La expansión misionera llevó a reducir el ámbito inicial del vicariato mediante la erección de nuevos vicariatos, como los de Vizagapatam (1849) e Hyderabad (1851). Cuando la Santa Sede restableció la jerarquía en 1886, convirtió Madrás en archidiócesis, con diócesis sufragáneas como Vizagapatam e Hyderabad. Con los reajustes ulteriores, la archidiócesis alcanzó los límites entonces vigentes.
En ese periodo, la relación con Meliapor conservó un carácter particular: dentro de Madrás existieron iglesias exentas vinculadas a la jurisdicción de San Tomé, y Adyar (en Mylapore) quedó bajo jurisdicción de Madrás.

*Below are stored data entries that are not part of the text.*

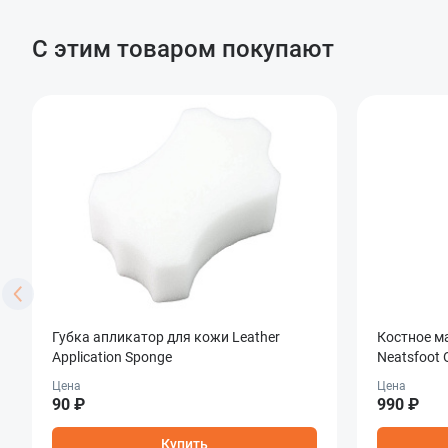
С этим товаром покупают
Губка апликатор для кожи Leather
Костное м
Application Sponge
Neatsfoot O
Цена
Цена
90 ₽
990 ₽
Купить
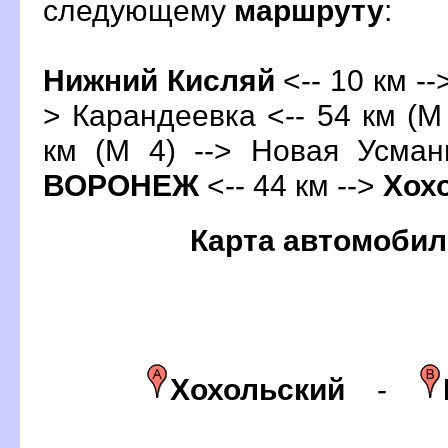
следующему
маршруту
:
Нижний Кисляй
<-- 10 км --
> Карандеевка <-- 54 км (М 
км (М 4) --> Новая Усман
ОРОНЕЖ
<-- 44 км -->
Хох
Карта автомобил
Хохольский
-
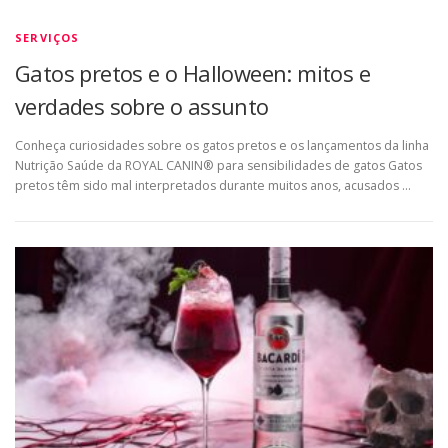
SERVIÇOS
Gatos pretos e o Halloween: mitos e
verdades sobre o assunto
Conheça curiosidades sobre os gatos pretos e os lançamentos da linha
Nutrição Saúde da ROYAL CANIN® para sensibilidades de gatos Gatos
pretos têm sido mal interpretados durante muitos anos, acusados …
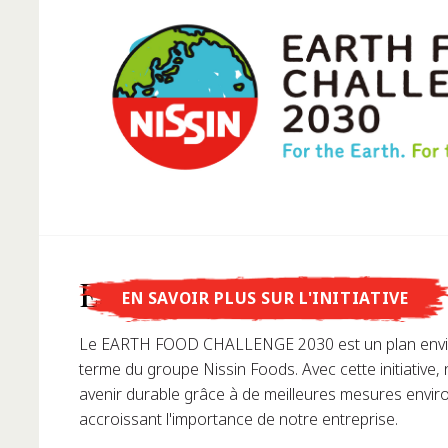
Savais-tu que...
Earth Food Challenge
EN SAVOIR PLUS SUR L'INITIATIVE
...Momofuku Ando est l'inventeur des nouilles instan
Le EARTH FOOD CHALLENGE 2030 est un plan envi
premier ramen instantané en 1958, révolutionnant 
terme du groupe Nissin Foods. Avec cette initiative,
apprécions les nouilles aujourd'hui.
avenir durable grâce à de meilleures mesures envi
accroissant l'importance de notre entreprise.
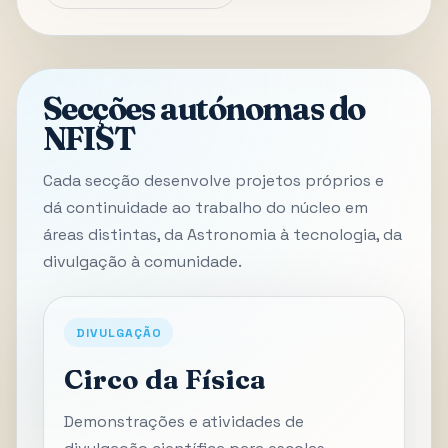
Secções autónomas do
NFIST
Cada secção desenvolve projetos próprios e
dá continuidade ao trabalho do núcleo em
áreas distintas, da Astronomia à tecnologia, da
divulgação à comunidade.
DIVULGAÇÃO
Circo da Física
Demonstrações e atividades de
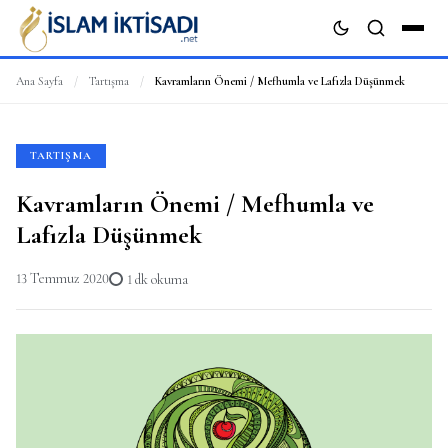
Ana Sayfa
/
Tartışma
/
Kavramların Önemi / Mefhumla ve Lafızla Düşünmek
ARA
TARTIŞMA
Kavramların Önemi / Mefhumla ve
Lafızla Düşünmek
13 Temmuz 2020
1 dk okuma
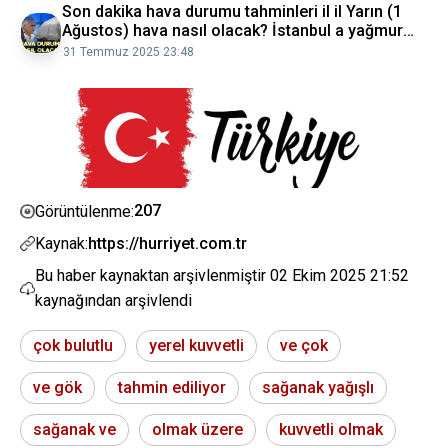
Son dakika hava durumu tahminleri il il Yarın (1
Ağustos) hava nasıl olacak? İstanbul a yağmur
yağacak mı? Meteoroloji hafta sonu için sağanak
31 Temmuz 2025 23:48
uyarısı!
207
Görüntülenme:
Kaynak:
https://hurriyet.com.tr
Bu haber kaynaktan arşivlenmiştir
02 Ekim 2025 21:52
kaynağından arşivlendi
çok bulutlu
yerel kuvvetli
ve çok
ve gök
tahmin ediliyor
sağanak yağışlı
sağanak ve
olmak üzere
kuvvetli olmak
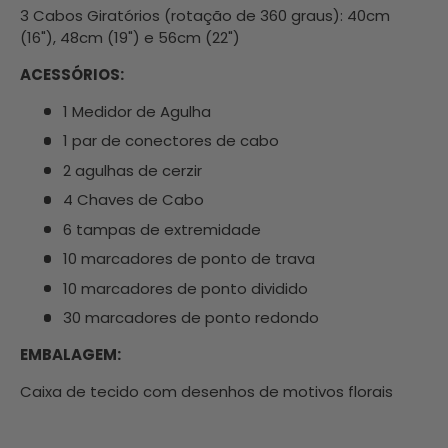
3 Cabos Giratórios (rotação de 360 ​​graus): 40cm
(16"), 48cm (19") e 56cm (22")
ACESSÓRIOS:
1 Medidor de Agulha
1 par de conectores de cabo
2 agulhas de cerzir
4 Chaves de Cabo
6 tampas de extremidade
10 marcadores de ponto de trava
10 marcadores de ponto dividido
30 marcadores de ponto redondo
EMBALAGEM:
Caixa de tecido com desenhos de motivos florais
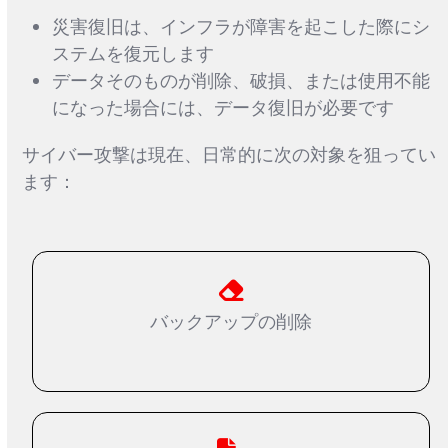
災害復旧は、インフラが障害を起こした際にシ
ステムを復元します
データそのものが削除、破損、または使用不能
になった場合には、データ復旧が必要です
サイバー攻撃は現在、日常的に次の対象を狙ってい
ます：
バックアップの削除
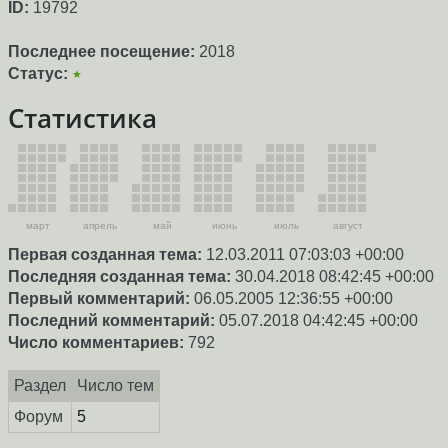
ID:
19792
Последнее посещение:
2018
Статус:
★
Статистика
март
апрель
май
июнь
июль
август
Первая созданная тема:
12.03.2011 07:03:03 +00:00
Последняя созданная тема:
30.04.2018 08:42:45 +00:00
Первый комментарий:
06.05.2005 12:36:55 +00:00
Последний комментарий:
05.07.2018 04:42:45 +00:00
Число комментариев:
792
Раздел
Число тем
Форум
5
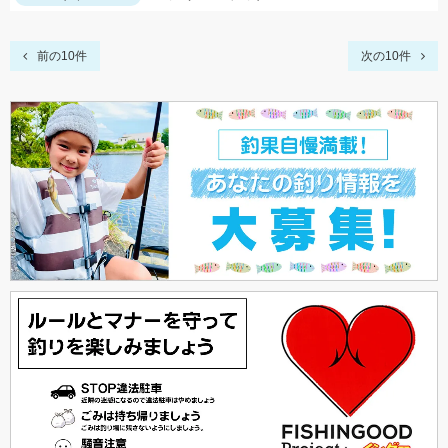
前の10件
次の10件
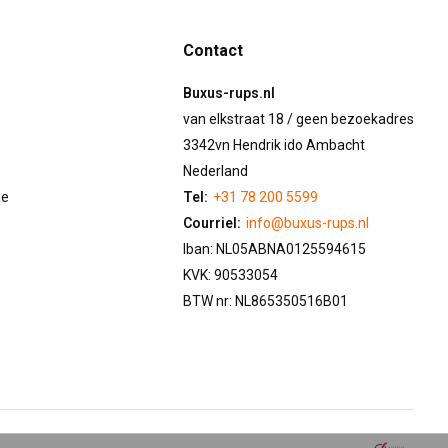
Contact
Buxus-rups.nl
van elkstraat 18 / geen bezoekadres
3342vn Hendrik ido Ambacht
Nederland
ne
Tel:
+31 78 200 5599
Courriel:
info@buxus-rups.nl
Iban: NL05ABNA0125594615
KVK: 90533054
BTW nr: NL865350516B01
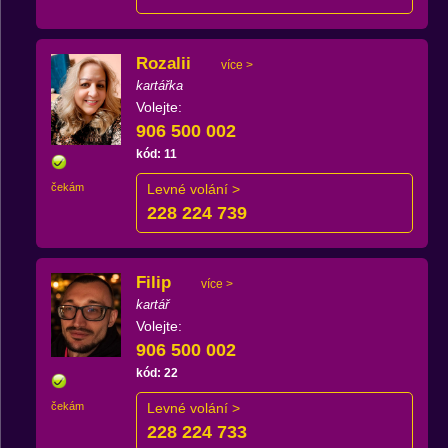
Rozalii
více >
kartářka
Volejte:
906 500 002
kód: 11
čekám
Levné volání >
228 224 739
Filip
více >
kartář
Volejte:
906 500 002
kód: 22
čekám
Levné volání >
228 224 733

La diócesis de San Tomás de Meliapor
La diócesis de San Tomás de Meliapor hunde su identidad en el culto al apóstol y en la historia eclesial del enclave de Meliapor. La tradición local sitúa la sede apostólica en Meliapor y vincula el lugar con el martirio y el sepulcro del apóstol. La documentación católica del siglo XX describe, además, la evolución histórica del territorio en el contexto de la presencia portuguesa y del control marítimo y militar europeo en la región.
La Santa Sede erigió formalmente la diócesis con San Tomás de Meliapor como ciudad episcopal y la iglesia parroquial de San Tomás como catedral. La documentación indica que Paul V la creó el 9 de enero de 1606 a instancia del rey Felipe II de Portugal, junto con el nombramiento del primer obispo y el reconocimiento de derechos de patronato y presentación a favor de la monarquía portuguesa.
Con el paso del tiempo, la diócesis integró el trabajo de diversas familias religiosas y misioneras vinculadas a la presencia portuguesa y a las misiones europeas en el litoral de la India, y atravesó tensiones disciplinarias y jurisdiccionales en un entorno marcado por cambios de poder político y por la necesidad de consolidar un clero local.